Overall investor happiness with full-service investment firms fell 13 points from last year to 720 on a 1,000-point scale, the second consecutive annual decline, according to a survey by J.D. Power and Associates.
While global economic uncertainty is partly to blame for the drop in satisfaction, the marketing information services company said its U.S. survey showed the opposite trend -- a second straight year of higher satisfaction among U.S. full-service investors.
"The difference between U.S. and Canada full-service investors is due to the relationship with their investment firm," Lubo Li, senior director of the financial services practice at J.D. Power and Associates, said in a statement.
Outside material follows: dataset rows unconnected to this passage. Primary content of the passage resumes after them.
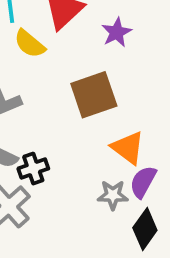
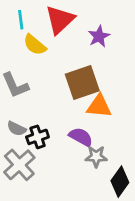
orange triangle: (128, 148) -> (99, 106), moved, turned -32
purple semicircle: (143, 182) -> (81, 137), moved, turned 90

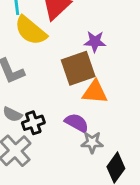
purple star: (99, 36) -> (95, 42), moved, turned 30
yellow semicircle: (35, 45) -> (31, 30), size x1.4

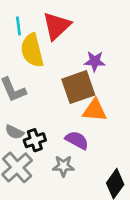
yellow semicircle: (31, 30) -> (32, 50), turned 36
gray star: (92, 142) -> (63, 166), moved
"Investors in Canada are less satisfied with their firm, in large part, because their adviser is not keeping them up to date with market trends as much as during the past two years and isn't demonstrating as much concern for their needs."
Canadian investors gave their advisers an average rating of 7.8 out of 10 for showing concern for their needs and 7.4 for promptness in keeping them up to date with market trends. That compares with U.S. ratings of 8.4 and 8.1, respectively.
"During uncertain economic times, when the market fluctuates, investors more than ever need the advice provided by their investment adviser," said Li. "Investors need reassurance regarding the current risk exposure of their portfolio and to believe they are well positioned when the market comes back."
Raymond James ranked highest in investor satisfaction among full-service investment firms in Canada, followed by Edward Jones and TD Waterhouse Private Investment Advice.
The study, conducted in June and July 2012, was based on responses from more than 5,200 investors.